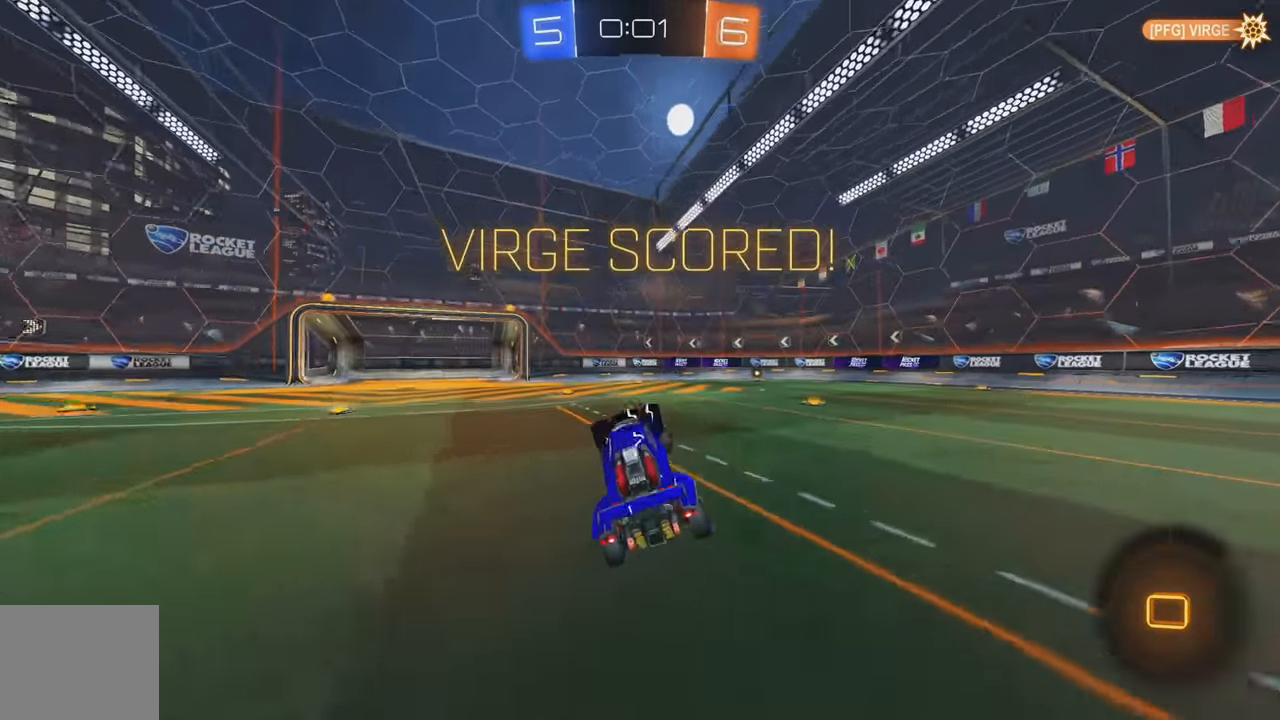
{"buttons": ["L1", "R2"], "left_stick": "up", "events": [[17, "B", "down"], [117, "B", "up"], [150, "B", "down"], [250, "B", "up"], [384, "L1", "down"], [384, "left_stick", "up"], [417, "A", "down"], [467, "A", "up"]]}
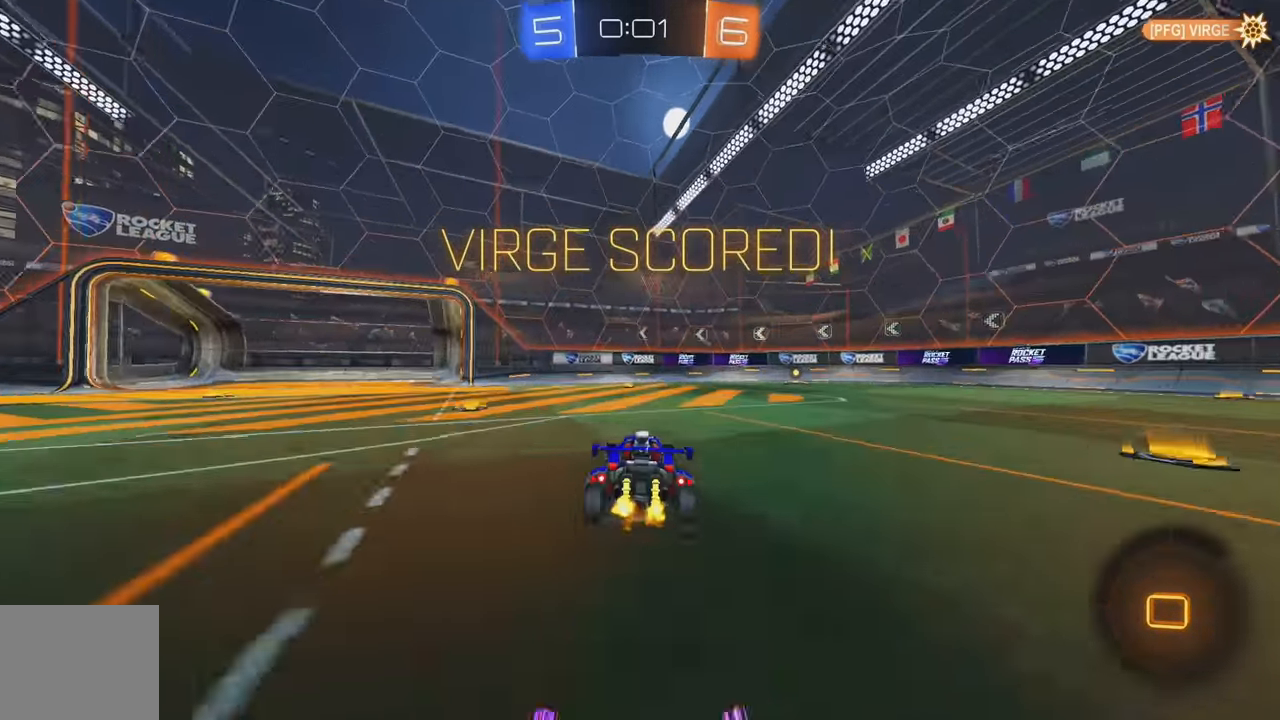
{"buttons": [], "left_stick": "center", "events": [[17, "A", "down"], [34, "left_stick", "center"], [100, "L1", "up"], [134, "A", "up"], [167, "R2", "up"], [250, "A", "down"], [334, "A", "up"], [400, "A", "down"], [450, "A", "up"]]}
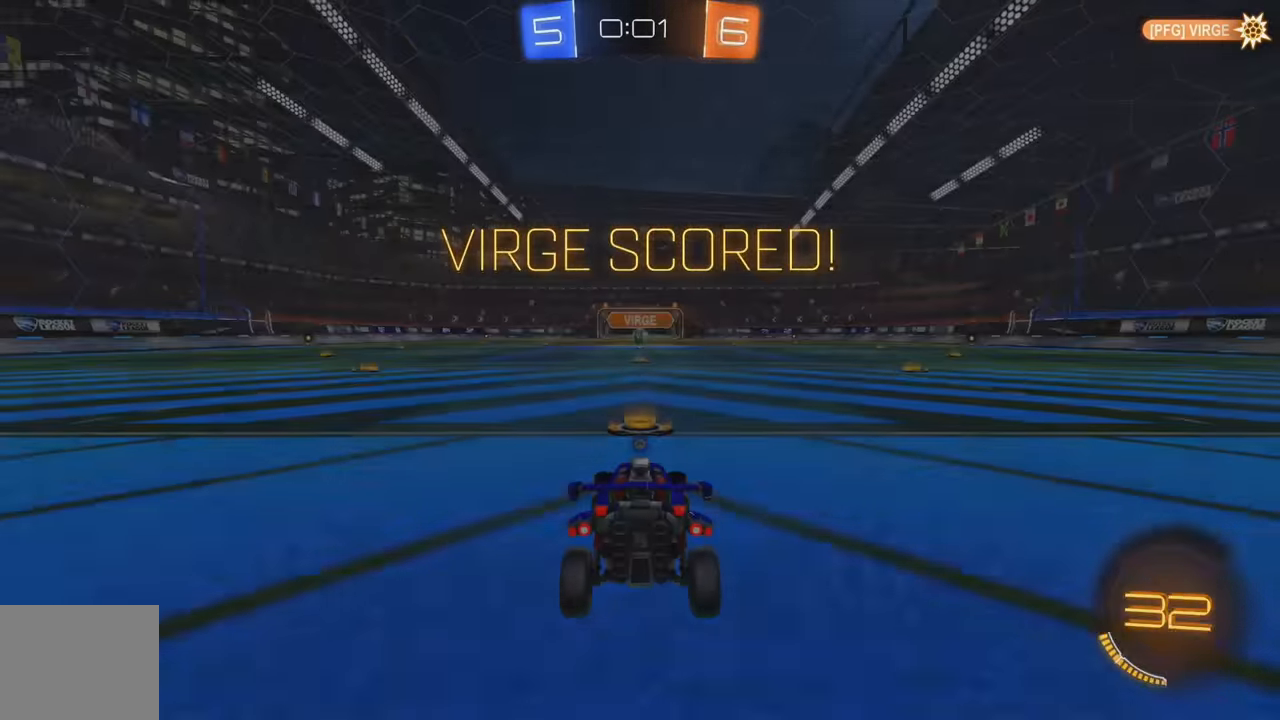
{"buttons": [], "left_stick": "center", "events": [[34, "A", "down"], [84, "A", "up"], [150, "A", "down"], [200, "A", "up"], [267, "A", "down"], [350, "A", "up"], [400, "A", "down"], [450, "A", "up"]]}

.....

**YOUR ASSIGNMENT:**
Go through the listing above and write it out again exactly, dropping the pictures.

**RESPONSE BOX:**
{"buttons": ["L1", "R2"], "left_stick": "up", "events": [[17, "B", "down"], [117, "B", "up"], [150, "B", "down"], [250, "B", "up"], [384, "L1", "down"], [384, "left_stick", "up"], [417, "A", "down"], [467, "A", "up"]]}
{"buttons": [], "left_stick": "center", "events": [[17, "A", "down"], [34, "left_stick", "center"], [100, "L1", "up"], [134, "A", "up"], [167, "R2", "up"], [250, "A", "down"], [334, "A", "up"], [400, "A", "down"], [450, "A", "up"]]}
{"buttons": [], "left_stick": "center", "events": [[34, "A", "down"], [84, "A", "up"], [150, "A", "down"], [200, "A", "up"], [267, "A", "down"], [350, "A", "up"], [400, "A", "down"], [450, "A", "up"]]}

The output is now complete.